Бенони совсѣмъ притихъ и смиренно ходилъ отъ одной группы дровосѣковъ къ другой, говоря:- Богъ въ помощь!
— Спасибо! Чему тутъ помогать? Тутъ и лѣсу-то больше нѣтъ.
Поговорили еще на этотъ счетъ. Бенопи намекнулъ, что ему понадобятся рабочіе очистить и сравнять площадки для сушки рыбы. Пора.
Но никто на это не отозвался. Опасались, видно, что поденщина пропадетъ за такимъ человѣкомъ, который только-что разорился. И на что ему площадки?
Бенони объяснилъ, что собирается зимою заняться скупкой трески.
Но этому никто и вѣрить не хотѣлъ. У него же нѣтъ ни одного судна.
— Придется купить себѣ небольшую яхту, — прибавилъ Бенони.
Люди стали пересмѣиваться между собой. Бенони собирается покупать яхту!
И никто не называлъ его Гартвигсеномъ.
Пока онъ стоялъ такъ, по лѣсу прошли двое чужихъ господъ въ клѣтчатыхъ платьяхъ; это опять пріѣхалъ сэръ Гью Тревельянъ вмѣстѣ съ другимъ господиномъ. Пожитки ихъ несъ одинъ изъ мѣстныхъ жителей.
Бенони поклонился, и всѣ остальные тоже, но двое британцевъ не отвѣтили. Они шли себѣ, перекидываясь между собою словами и откалывая отъ горъ небольшіе куски камня. Глаза у сэра Гью посоловѣли отъ хмеля. Вскорѣ господа скрылись изъ виду.
— Ну, опять Мареліусъ изъ Торпельвикена получитъ за своихъ лососокъ цѣлую кучу денегъ, — заговорили люди.
— А дочка его Эдварда — отца своему ребенку.
— Да, да, тутъ, небось, пахнетъ не малыми деньгами! Везетъ же этому Мареліусу на дочекъ!

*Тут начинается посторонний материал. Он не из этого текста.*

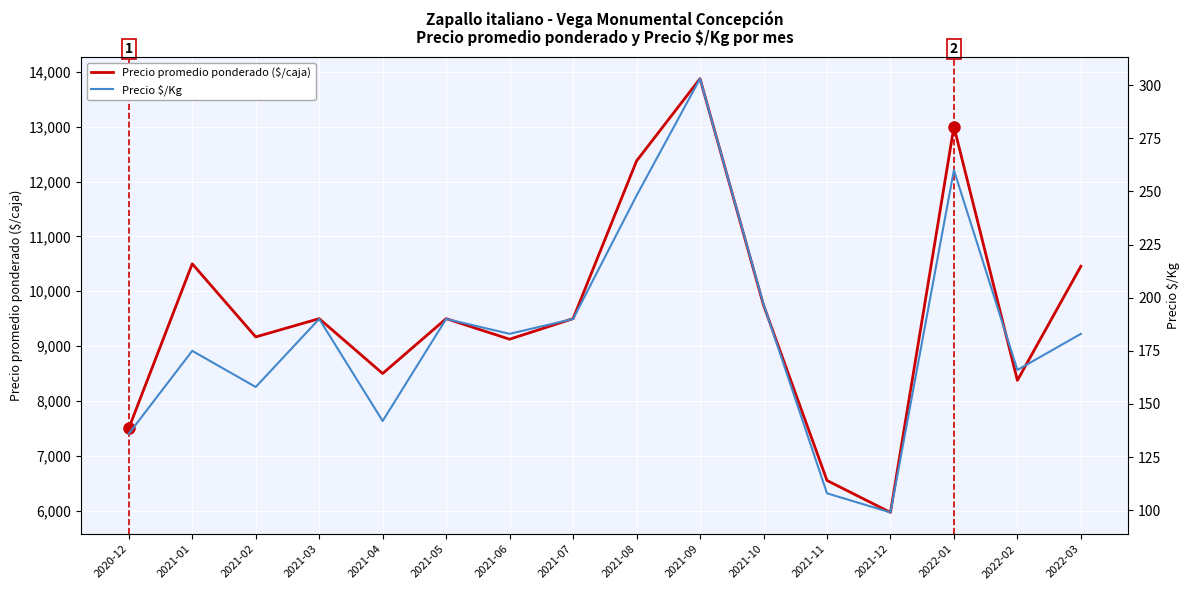

At which category does Precio $/Kg reach its first local peak?

2021-01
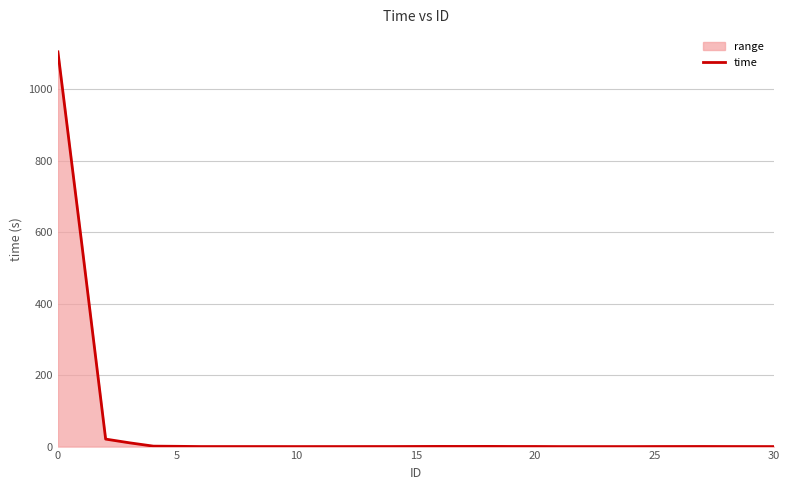

What is the difference between the maximum and minimum values?

1104.1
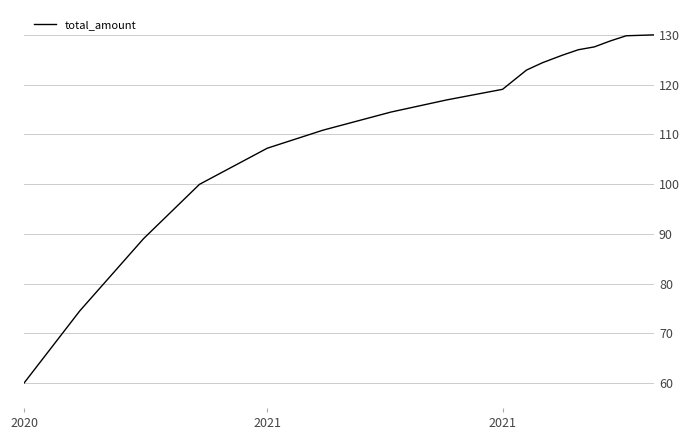

True or false: there are more than 1 points higher than both neighbors.

False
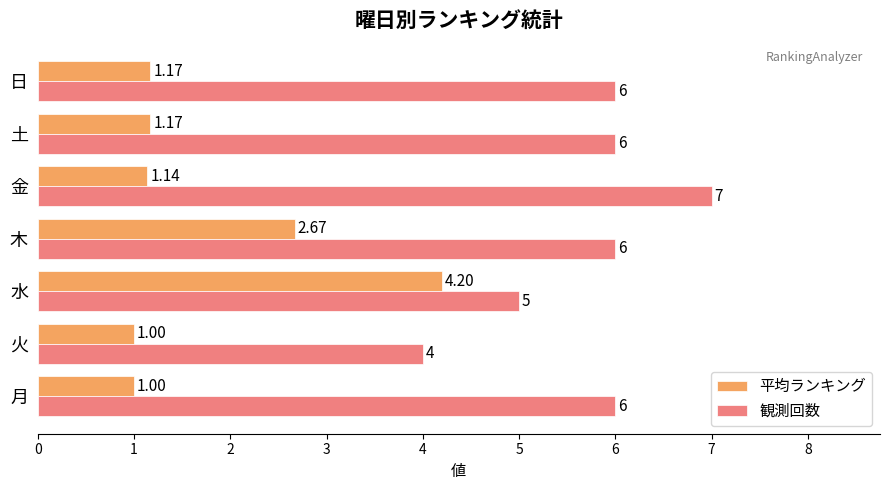

What are all the series names shown in the legend?

平均ランキング, 観測回数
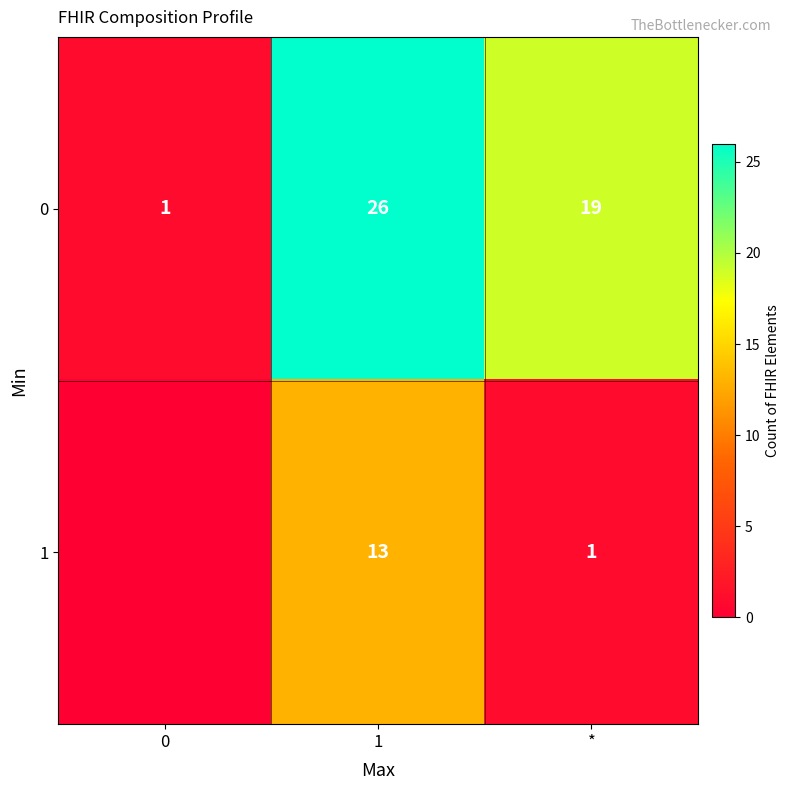

What is the approximate value of 0 at *?

19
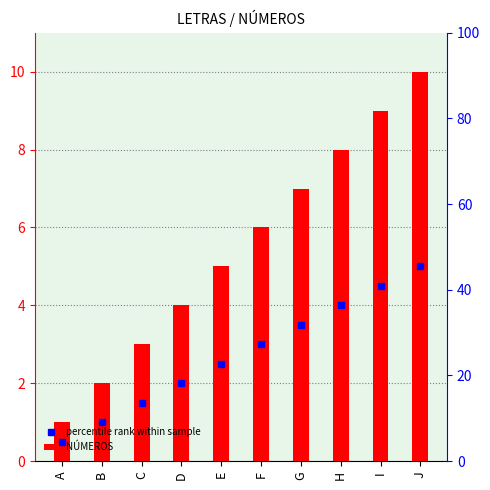

Reading left to right, list all the values displayed in this chart.

percentile rank within sample: A=0.5	B=1.0	C=1.5	D=2.0	E=2.5	F=3.0	G=3.5	H=4.0	I=4.5	J=5.0
NÚMEROS: A=1.0	B=2.0	C=3.0	D=4.0	E=5.0	F=6.0	G=7.0	H=8.0	I=9.0	J=10.0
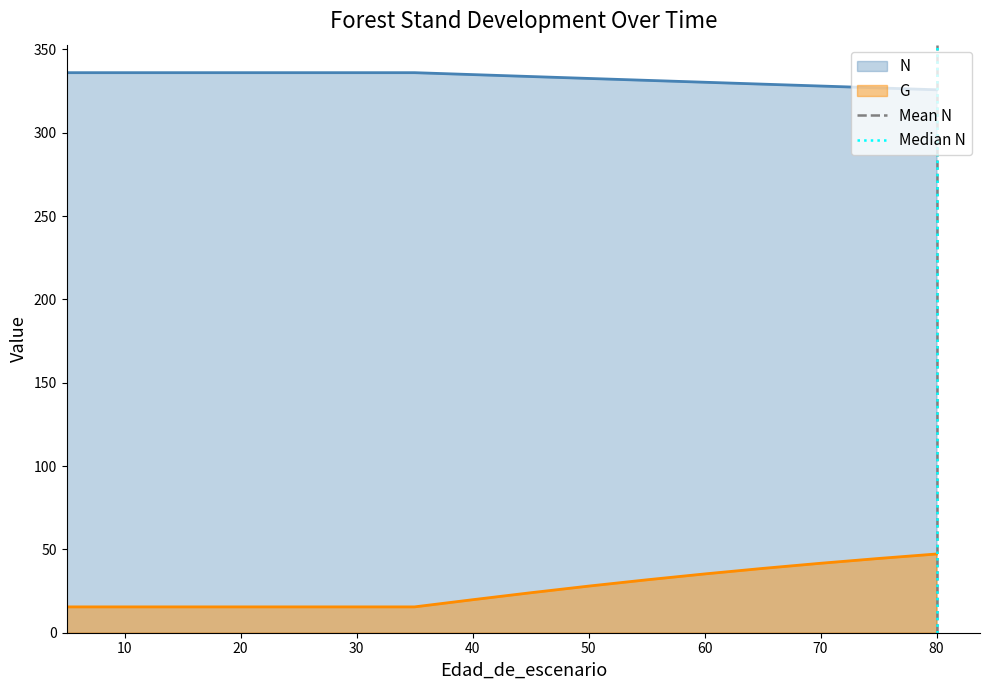

Is it true that Mean N equals 0 at 0?

False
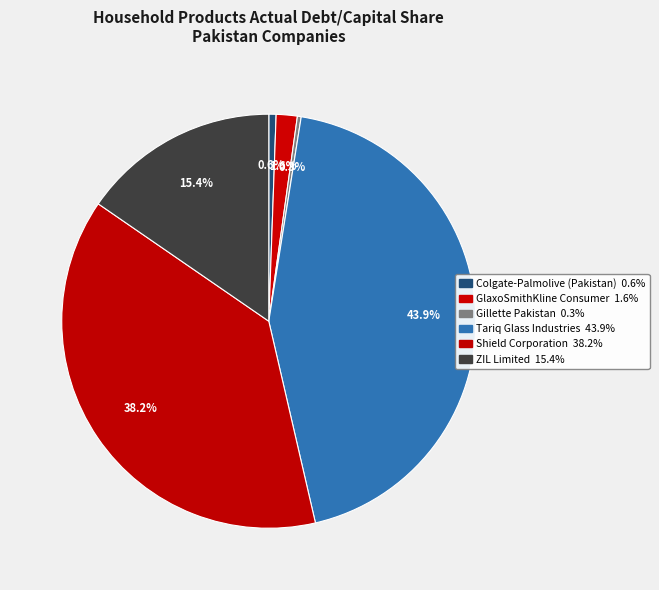

Is it true that Colgate-Palmolive (Pakistan) is 1% of the pie?

True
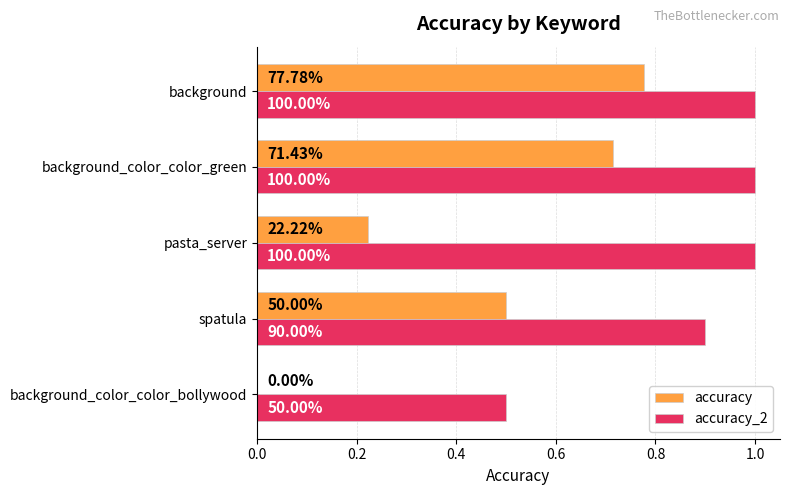

Which series has the largest range (max minus min)?

accuracy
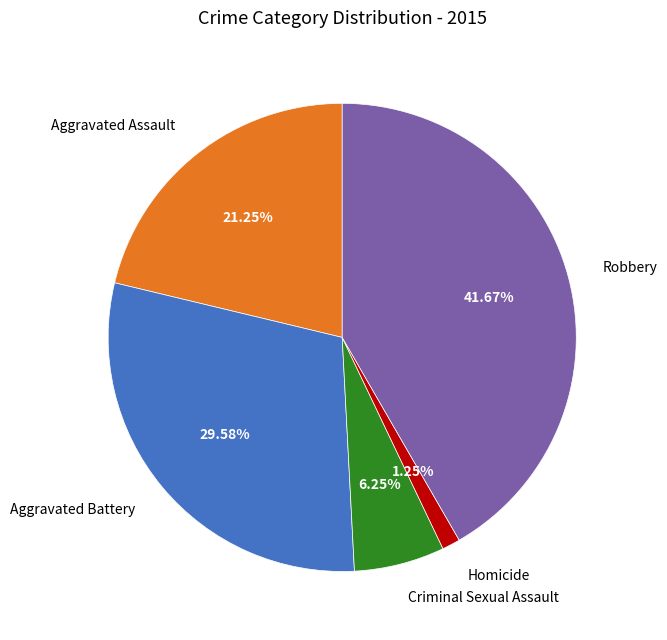

What percentage is the Criminal Sexual Assault slice, to the nearest percent?

6%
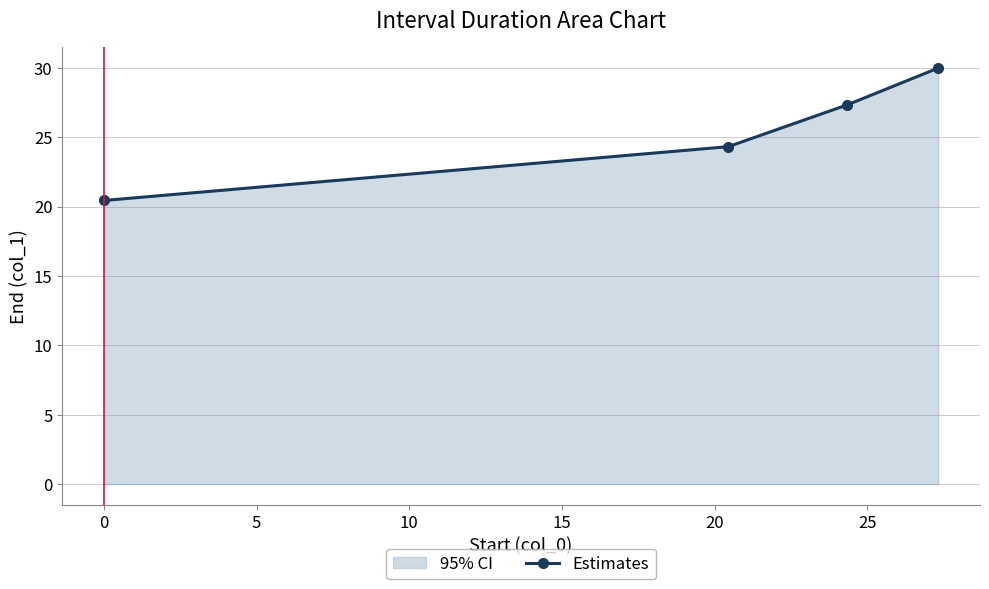

Count the number of values greater than 27.

2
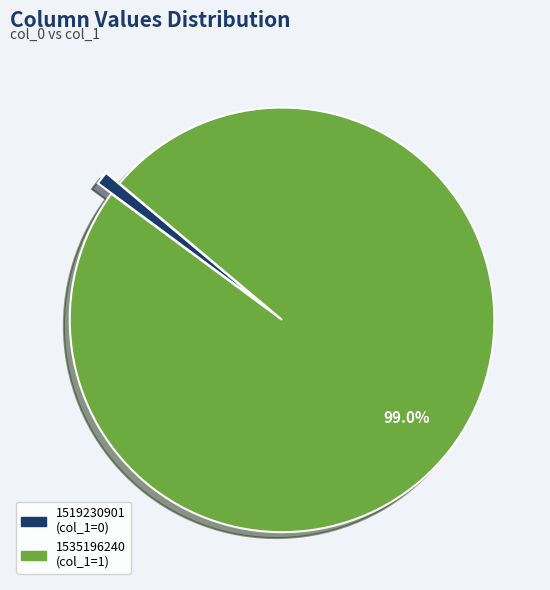

Is the sum of 1535196240 and 1519230901 greater than half?

Yes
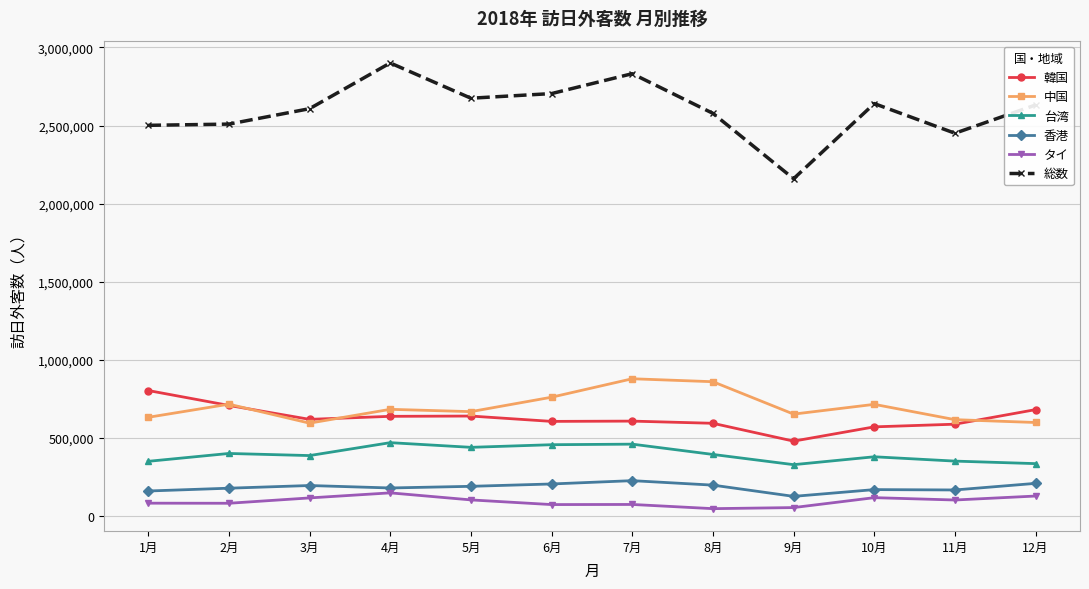

Is the value of 中国 at 11月 greater than the value of タイ at 4月?

Yes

Когда Бенони повернулъ обратно домой, нѣсколько дровосѣковъ все-таки крикнули ему вслѣдъ что, пожалуй, не прочь расчистить горы Бенони, если поденщина будетъ идти имъ отъ Макка.
— Поденщина? — сказалъ Бенони глубоко уязвленный. — Маккъ Сирилундскій солиднѣе меня что ли? У меня за этимъ самымъ Маккомъ пять тысячъ далеровъ.
— Ну, ихъ тебѣ не видать больше, — послѣдовалъ отвѣтъ.
Да, несмотря ни на что, Макку довѣряли всѣ, а Бенони никто…
Однажды къ Бенони пришелъ посланный сказать, что сэръ Гью Тревельянъ зоветъ его поговорить съ нимъ. А посланнымъ былъ самъ Мареліусъ изъ Торпельвикена.
— Чего ему нужно отъ меня? — спросилъ Бенони.
— Не знаю.
— Скажи ему, что Бенони Гартвигсена можно застать здѣсь, въ его собственномъ мѣстожительствѣ.
Мареліусъ попытался было уломать Бенони, но этотъ отвѣтилъ:- Спроси-ка его, пошлетъ ли онъ такимъ манеромъ за Маккомъ Сирилундскимъ? Такъ пусть зарубитъ себѣ на носу, что я не считаю себя хуже Макка.
Бенони какъ разъ въ тотъ день разозлилъ негодный Стенъ Лавочникъ, который напомнилъ ему про его долгъ въ лавку.
— Еще что? — спросилъ Бенони. — А твой Маккъ не долженъ мнѣ пяти тысячъ далеровъ?
— Ничего этого мнѣ не извѣстно, — отвѣтилъ Стенъ. — И какъ ни какъ, то — особый счетъ. А тутъ работница твоя забирала въ лавкѣ всю зиму и весну; это, наконецъ, составляетъ сумму…
— А тебѣ-то, чортъ подери, какое дѣло? — спросилъ Бенони, взбѣшенный. — Щенокъ ты этакій! Смерть ходячая! Спустить бы съ тебя штаны да всыпать по родительски горячихъ!
Стенъ Лавочникъ не посмѣлъ больше перекоряться и, прикусивъ языкъ, пробормоталъ:- Я только такъ сказалъ, ради порядка. Я все запишу, что только потребуется; мнѣ-то все едино — на чей счетъ писать. Макку только будетъ хуже.
— А развѣ Маккъ говорилъ тебѣ что-нибудь насчетъ моего долга въ лавкѣ? Коли такъ, лучше бы ему помолчать. Вѣдь треска-то на скалахъ не Маккова треска, а моя!
— Ну, объ этомъ ты лучше потолкуй съ самимъ Маккомъ, — сказалъ Стенъ и вызвалъ хозяина изъ конторы.
Бенони разомъ притихъ и насчетъ трески — ни слова.
— Ты хотѣлъ поговорить со мной? — спросилъ Маккъ.